What is actually on the record

Stripped down, the public record has four versions of this story and they do not carry equal weight.

Three of them are attributed. CCTV's 28 February visibility note is signed by name and station. Tan Wei, Cao Jun, Miao Yingda, and Shi Wei all spoke on the record with named outlets in the first week of March 2025, and all four gave mundane explanations for what people saw. None of them described an anomaly.

The fourth version is the Sohu "study." It has no author, no institutional backing, no dataset, and no paper. It is a self-published blog post that happens to use scientific-sounding numbers.

Nobody at the China National Space Administration, the China Manned Space Agency, or any provincial aerospace bureau has gone on record about the object. The "study" that gave the story its scientific gloss has no author anyone can name. The China-Russia UAP retrieval claim that surfaced three months later, in mid-June 2026, also does not name this wave as part of any larger recovery narrative.

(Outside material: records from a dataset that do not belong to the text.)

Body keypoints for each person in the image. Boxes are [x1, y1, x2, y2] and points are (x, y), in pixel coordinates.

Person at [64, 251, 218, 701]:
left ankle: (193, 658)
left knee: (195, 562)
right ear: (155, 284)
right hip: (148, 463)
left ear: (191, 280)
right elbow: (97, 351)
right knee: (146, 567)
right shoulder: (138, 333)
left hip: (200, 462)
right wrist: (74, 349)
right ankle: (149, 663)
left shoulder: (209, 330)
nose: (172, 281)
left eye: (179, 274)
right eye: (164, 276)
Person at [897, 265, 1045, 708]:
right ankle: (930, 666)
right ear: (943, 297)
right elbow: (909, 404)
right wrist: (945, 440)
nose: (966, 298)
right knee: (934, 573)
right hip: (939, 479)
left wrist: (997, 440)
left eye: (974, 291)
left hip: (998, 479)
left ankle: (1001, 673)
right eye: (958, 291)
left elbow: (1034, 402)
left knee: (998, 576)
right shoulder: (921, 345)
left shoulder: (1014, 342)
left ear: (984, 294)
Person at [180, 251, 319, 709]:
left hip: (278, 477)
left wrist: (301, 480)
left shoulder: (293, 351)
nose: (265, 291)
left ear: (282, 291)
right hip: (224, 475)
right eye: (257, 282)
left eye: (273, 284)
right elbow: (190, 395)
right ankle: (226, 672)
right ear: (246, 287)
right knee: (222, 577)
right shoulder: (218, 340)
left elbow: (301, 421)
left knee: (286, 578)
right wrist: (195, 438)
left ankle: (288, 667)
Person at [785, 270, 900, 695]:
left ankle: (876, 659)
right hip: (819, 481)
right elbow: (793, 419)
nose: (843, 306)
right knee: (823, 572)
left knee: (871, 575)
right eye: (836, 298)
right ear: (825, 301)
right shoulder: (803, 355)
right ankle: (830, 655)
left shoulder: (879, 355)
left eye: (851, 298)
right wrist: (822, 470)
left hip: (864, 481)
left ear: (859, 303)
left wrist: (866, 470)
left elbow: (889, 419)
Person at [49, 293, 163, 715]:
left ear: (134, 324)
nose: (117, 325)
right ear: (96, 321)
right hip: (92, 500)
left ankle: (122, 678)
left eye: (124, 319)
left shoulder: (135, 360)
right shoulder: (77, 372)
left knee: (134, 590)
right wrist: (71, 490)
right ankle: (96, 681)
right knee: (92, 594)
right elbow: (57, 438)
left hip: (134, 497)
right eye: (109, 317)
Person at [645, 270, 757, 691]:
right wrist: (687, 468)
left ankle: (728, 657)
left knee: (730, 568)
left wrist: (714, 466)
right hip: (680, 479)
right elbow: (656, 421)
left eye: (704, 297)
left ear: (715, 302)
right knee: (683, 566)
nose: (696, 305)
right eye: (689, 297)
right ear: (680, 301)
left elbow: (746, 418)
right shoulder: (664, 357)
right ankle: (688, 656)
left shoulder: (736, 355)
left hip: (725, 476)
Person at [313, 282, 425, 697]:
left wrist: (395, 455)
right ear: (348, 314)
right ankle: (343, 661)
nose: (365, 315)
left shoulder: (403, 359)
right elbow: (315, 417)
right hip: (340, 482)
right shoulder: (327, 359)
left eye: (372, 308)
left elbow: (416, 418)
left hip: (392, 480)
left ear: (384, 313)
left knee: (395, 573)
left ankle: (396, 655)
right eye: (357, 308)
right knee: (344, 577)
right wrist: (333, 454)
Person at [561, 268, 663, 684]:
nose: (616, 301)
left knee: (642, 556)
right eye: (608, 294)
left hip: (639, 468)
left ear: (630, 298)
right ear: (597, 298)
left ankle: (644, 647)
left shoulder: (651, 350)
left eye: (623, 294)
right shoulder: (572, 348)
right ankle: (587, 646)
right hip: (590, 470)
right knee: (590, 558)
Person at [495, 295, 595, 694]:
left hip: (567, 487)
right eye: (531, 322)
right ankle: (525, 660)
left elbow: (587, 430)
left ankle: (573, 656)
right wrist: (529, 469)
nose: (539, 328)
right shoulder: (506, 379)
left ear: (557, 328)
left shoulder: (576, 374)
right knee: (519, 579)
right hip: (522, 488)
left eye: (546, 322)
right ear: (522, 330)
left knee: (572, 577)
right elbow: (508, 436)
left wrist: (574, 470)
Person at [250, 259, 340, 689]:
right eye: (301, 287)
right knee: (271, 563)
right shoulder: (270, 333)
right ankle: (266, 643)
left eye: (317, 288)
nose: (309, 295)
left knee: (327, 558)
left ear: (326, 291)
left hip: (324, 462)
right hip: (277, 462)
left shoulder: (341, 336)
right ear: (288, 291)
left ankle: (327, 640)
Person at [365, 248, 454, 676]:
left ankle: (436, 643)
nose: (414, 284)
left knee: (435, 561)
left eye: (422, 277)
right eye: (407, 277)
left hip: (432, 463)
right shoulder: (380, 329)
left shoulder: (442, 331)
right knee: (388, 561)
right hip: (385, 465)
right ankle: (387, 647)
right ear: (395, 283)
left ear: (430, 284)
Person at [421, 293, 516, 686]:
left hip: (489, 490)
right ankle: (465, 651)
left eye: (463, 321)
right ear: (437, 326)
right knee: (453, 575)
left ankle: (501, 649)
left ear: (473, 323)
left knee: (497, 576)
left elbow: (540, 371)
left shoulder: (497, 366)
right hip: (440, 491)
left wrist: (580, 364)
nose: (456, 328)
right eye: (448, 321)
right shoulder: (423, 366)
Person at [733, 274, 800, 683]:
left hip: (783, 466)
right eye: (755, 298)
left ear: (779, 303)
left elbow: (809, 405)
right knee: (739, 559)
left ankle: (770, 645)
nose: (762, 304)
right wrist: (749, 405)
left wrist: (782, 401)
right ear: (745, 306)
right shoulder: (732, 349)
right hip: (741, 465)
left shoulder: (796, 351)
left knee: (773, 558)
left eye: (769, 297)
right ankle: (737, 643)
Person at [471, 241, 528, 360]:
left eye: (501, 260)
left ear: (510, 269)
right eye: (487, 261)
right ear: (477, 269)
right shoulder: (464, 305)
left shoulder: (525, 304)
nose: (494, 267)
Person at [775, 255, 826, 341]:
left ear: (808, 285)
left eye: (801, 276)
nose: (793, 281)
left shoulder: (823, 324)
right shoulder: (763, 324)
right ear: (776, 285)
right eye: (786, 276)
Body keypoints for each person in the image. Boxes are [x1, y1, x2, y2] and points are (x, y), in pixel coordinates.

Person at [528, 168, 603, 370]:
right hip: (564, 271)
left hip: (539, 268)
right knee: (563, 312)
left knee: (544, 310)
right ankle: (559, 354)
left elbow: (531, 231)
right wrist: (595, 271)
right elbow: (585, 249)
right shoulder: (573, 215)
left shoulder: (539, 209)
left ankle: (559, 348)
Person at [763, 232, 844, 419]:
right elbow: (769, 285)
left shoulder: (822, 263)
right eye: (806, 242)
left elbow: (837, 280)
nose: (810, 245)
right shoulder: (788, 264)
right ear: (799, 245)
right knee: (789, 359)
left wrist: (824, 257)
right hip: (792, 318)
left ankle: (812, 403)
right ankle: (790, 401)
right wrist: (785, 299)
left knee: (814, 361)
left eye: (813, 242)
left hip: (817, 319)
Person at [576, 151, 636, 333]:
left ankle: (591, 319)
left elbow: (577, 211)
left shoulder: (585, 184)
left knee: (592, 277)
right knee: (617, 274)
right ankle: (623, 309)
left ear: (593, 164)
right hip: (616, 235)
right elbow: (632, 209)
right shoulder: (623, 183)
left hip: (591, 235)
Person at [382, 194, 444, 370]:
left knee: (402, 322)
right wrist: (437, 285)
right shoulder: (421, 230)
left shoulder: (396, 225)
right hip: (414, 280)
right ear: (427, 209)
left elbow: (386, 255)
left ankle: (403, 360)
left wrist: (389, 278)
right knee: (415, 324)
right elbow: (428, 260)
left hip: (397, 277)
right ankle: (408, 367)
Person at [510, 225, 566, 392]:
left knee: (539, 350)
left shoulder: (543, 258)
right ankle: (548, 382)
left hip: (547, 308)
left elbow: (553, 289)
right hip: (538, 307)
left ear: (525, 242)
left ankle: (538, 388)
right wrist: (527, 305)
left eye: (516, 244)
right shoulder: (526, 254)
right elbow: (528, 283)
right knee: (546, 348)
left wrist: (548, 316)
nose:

What would move this from hype to record

To turn this from a hype cycle into something the public record has to take seriously would need actual documentation. That would be a peer-reviewed paper with named authors and a dataset, original video metadata showing when and where the clips were actually filmed, radar tracks from a civilian or military aviation authority, or an official statement from CNSA or a provincial weather or aerospace bureau naming the object. None of that exists yet.

What exists is one blog post dressed up to look like research, and three astronomers who said, on the record, what they thought they were actually looking at.